There is an ancient bell in the bodhi tree compound, and at one o'clock the presiding monk rang it to inaugurate this link-up program; at that precise moment bells were rung all over Sri Lanka. Then young people came forward dressed in white. They had been chosen from two of the villages that were linked up, one Tamil and one Sinhalese, and each group carried a tray of specially prepared food. With the food they brought there, they fed each other; then the food was passed around and we all took some. I cry every time I remember this moment.

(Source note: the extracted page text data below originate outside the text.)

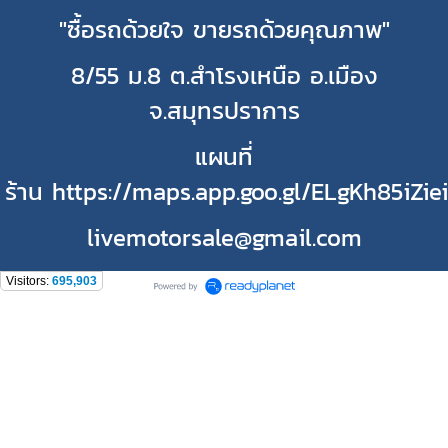
"ซื้อรถด้วยใจ ขายรถด้วยคุณภาพ"
8/55 ม.8 ต.สำโรงเหนือ อ.เมือง
จ.สมุทรปราการ
แผนที่
ร้าน https://maps.app.goo.gl/ELgKh85iZie
livemotorsale@gmail.com
Visitors:
695,903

I still imagine that I can taste that sweet coconut and rice, because I knew for certain as I ate it that what we want most is not to blow each other up, but to feed each other.

I want you to know that the peace meditations and the link-up program are both part of a larger Sarvodaya vision called "The 500-Year Peace Plan." When I heard about this 500 year plan and how serious the Sarvodayans are about it, I could actually feel a sense of release in my chest. I suddenly realized, "Oh, of course. We don't have to do it all in one year, or even one lifetime." This 500-year peace plan acknowledges the long, hard path to true peace and sets forth the concrete steps along that path.

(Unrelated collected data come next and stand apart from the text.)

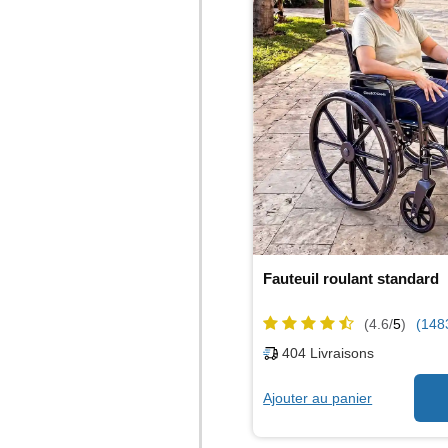
Fauteuil roulant standard
(4.6/
5
)
(148
404
Livraisons
Ajouter au panier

One of the first steps is to publicize the plan, and then to conduct a variety of peace activities throughout the country, including amity camps, community dialogues, and inter-religious gatherings. These will set the intention. After five years a plan for the economic development of the poorest parts of the country should be in full operation. After putting down the guns you must find ways to alleviate poverty, irrigate the dry land and provide people with jobs--or else the causes of war will persist.

The peace plan document envisions that in five years, the former armed youth of both the government and the Tigers will be active participants in a nation-wide reconstruction and reawakening program. In ten years, all refugees will be resettled. In fifty years, Sri Lanka will abolish its standing military army and start a peace army of non-violent volunteers trained in conflict resolution. In one hundred years, Sri Lanka will become "the first country to totally eliminate poverty, both economic and spiritual"--and "the main destination for spiritual tourists looking to experience peace and serenity."

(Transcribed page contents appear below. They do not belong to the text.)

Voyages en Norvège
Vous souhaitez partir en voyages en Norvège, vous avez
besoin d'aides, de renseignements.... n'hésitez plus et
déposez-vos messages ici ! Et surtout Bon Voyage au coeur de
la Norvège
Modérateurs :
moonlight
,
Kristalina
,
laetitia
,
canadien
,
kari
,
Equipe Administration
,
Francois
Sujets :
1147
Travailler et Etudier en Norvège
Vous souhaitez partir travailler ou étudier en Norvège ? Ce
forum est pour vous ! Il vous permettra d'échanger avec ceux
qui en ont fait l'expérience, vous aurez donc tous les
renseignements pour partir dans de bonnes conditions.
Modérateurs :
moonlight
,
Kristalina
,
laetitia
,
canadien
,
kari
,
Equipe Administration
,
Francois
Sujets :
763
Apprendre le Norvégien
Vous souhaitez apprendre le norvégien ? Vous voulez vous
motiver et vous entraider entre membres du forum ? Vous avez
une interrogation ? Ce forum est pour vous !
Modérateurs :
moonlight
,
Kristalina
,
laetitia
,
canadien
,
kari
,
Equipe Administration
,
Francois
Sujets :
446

In 2500 A.D., the document says, "global warming may cause changes to the Sri Lankan environment; however, because of the people's history of working together over hundreds of years, these changes will not be disastrous." The Sarvodaya Peace Plan concludes with the words, "In 500 years, people might be living on other planets; however, Sri Lanka will remain their image of paradise on Earth."

To me, in 2002, just the thought of people pursuing that long term goal is an immeasurable blessing.